### Text excerpt
# # #

History of the Paycheck Protection Program
The Coronavirus Aid, Relief, and Economic Security (CARES) Act provided an estimated $2.2 trillion to fight the COVID-19 pandemic and stimulate the US economy, including $349 billion that was earmarked for the Paycheck Protection Program (PPP) to be administered by the U.S. Small Business Administration (SBA). An additional $310 billion was later authorized for the PPP.
Under the PPP, eligible businesses can apply to an SBA-approved lender for a loan that does not require collateral or personal guarantees. The loans have a 1% fixed interest rate and are due in two years. However, these loans are eligible for forgiveness (in full or in part, including any accrued interest) under certain conditions. For loans (or parts of loans) that are forgiven, the lender will collect the forgiven amount from the U.S. government. A recent bill has extended the repayment term to five years for any portion of the loan not forgiven.
Businesses, including mortgage bankers, must meet certain eligibility requirements to receive PPP loans and are required to meet PPP guidelines to receive loan forgiveness. Therefore, it is vital to maintain detailed documentation of the initially submitted eligibility criteria, submitted by management, as well as detailed PPP loan expenditure documentation to support payroll expenses and other eligible expenses used for loan forgiveness.
Loan forgiveness applications are subject to audit by the U.S. government with a 6-year statute; however, businesses that borrow less than $2 million are expected to receive an automatic “good faith” certification, which may mean these businesses will not be subject to an audit. Future scrutiny of the good faith certification will depend on additional guidance issued by the SBA.
Businesses that received a loan over $2 million will be subject to greater scrutiny, audit, and may be deemed ineligible. The SBA may request repayment if it is determined required expenditure guidelines were not met and more importantly, the business entity did not actually qualify for a PPP loan.

# # #

### Records shown

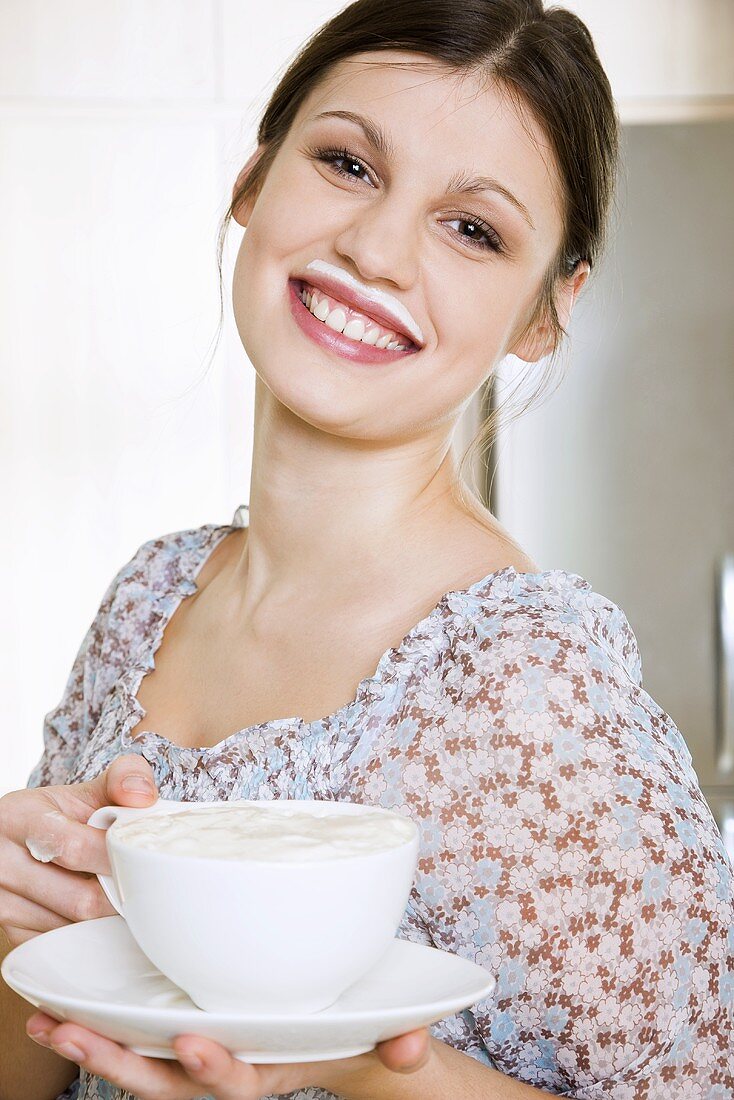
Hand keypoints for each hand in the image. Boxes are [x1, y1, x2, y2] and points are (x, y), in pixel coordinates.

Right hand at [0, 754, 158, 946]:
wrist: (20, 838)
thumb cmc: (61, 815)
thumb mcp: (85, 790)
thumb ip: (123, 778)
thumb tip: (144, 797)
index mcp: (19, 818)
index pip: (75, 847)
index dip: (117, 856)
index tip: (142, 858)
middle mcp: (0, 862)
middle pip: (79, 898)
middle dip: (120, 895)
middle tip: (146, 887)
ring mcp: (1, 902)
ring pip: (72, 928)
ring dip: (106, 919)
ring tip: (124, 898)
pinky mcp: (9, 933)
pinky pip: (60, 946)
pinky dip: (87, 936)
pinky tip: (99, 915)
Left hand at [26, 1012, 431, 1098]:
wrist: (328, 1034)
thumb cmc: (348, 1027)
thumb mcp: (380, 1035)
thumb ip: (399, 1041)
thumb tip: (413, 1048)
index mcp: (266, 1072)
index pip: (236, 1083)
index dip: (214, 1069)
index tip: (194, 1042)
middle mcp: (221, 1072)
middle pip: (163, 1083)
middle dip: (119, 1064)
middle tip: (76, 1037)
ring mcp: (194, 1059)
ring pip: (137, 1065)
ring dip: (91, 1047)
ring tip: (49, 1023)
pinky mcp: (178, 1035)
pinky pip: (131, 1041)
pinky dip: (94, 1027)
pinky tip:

# # #

### Brief A
According to the Paycheck Protection Program history, what fixed interest rate do PPP loans carry?
### Brief B
Transcribe the Paycheck Protection Program history between "Businesses that received" and "a PPP loan.", inclusive.
### Brief C
Write the next part of the Paycheck Protection Program history, picking up after its final sentence.

### Expected answer A
PPP loans carry a 1% fixed interest rate.

### Expected answer B
Businesses that received a loan over $2 million will be subject to greater scrutiny, audit, and may be deemed ineligible. The SBA may request repayment if it is determined required expenditure guidelines were not met and more importantly, the business entity did not actually qualify for a PPP loan.

### Expected answer C
Authorized Use of Loan Proceeds
A bill passed June 5, 2020 has extended the forgiveness period from 8 weeks to 24 weeks, lowered the percentage spent on payroll costs from 75% to 60% with the remainder allotted for rent, utilities, and interest payments. This new legislation contained the stipulation that if a minimum of 60% is not used for payroll costs, no amount of the loan can be forgiven. However, following the bill’s passage, the U.S. Treasury and SBA released a joint statement clarifying that borrowers who fail to meet the 60% threshold would qualify for partial loan forgiveness. You can choose which accounting rule to apply with respect to the PPP loan. Costs are defined below:
“Payroll Costs” – This is a key term for PPP loans and includes virtually all compensation paid to employees, as salaries, commissions, or similar compensation, including tips, vacation pay, family/parental leave and sick leave. Total compensation is capped at $100,000 per year for any person, and does not include payroll taxes imposed on the employer or withheld from the employee, plus:
- Any state or local taxes assessed on the compensation of employees paid by the employer
- Severance pay (allowance for dismissal or separation)
- Costs related to the continuation of group health benefits and any retirement benefits (presumably including all COBRA benefits) Payments of interest on any pre-existing debt or mortgage obligation (but not payment or prepayment of principal on such obligations)
- Rent (including rent under an equipment or other lease), and
Eligibility for Loan Forgiveness
PPP loan recipients must certify, in good faith, that the loan was required to continue operations due to the current economic circumstances and acknowledge that the funds have been used to retain workers and maintain payroll or make business interest, rental or lease and utility payments, and that the applicant does not have other “covered loan” applications pending for similar or duplicative purposes.
Alternative Accounting Treatment for PPP Loan Proceeds
Under the Financial Accounting Standards Board, Accounting Standards Codification (ASC) 470, Debt, a PPP loan is considered debt, regardless of whether the borrower expects the loan to be forgiven. Alternatively, the borrower may choose to consider the loan as a government grant and amortize the funds as they are used and there is a reasonable possibility of the loan being forgiven.
A Closer Look: Accounting for the PPP Loan as Debt
Under ASC 470, a business entity would record the full amount of the PPP loan as a liability and accrue interest over the term of the loan until the loan is forgiven. Considerations: This model would be more prudent for an entity that determines there is a reasonable possibility of not meeting the necessary criteria for loan forgiveness, or the business entity determines that maintaining the debt for financial statement reporting purposes does not impact debt eporting requirements or other financial metrics.
For income statement purposes, any PPP forgiveness would be considered gain on extinguishment of debt. For cash flow statement purposes, PPP loan proceeds would be considered a financing cash inflow; repayments would be considered a financing cash outflows; and forgiven amounts would be a noncash financing activity.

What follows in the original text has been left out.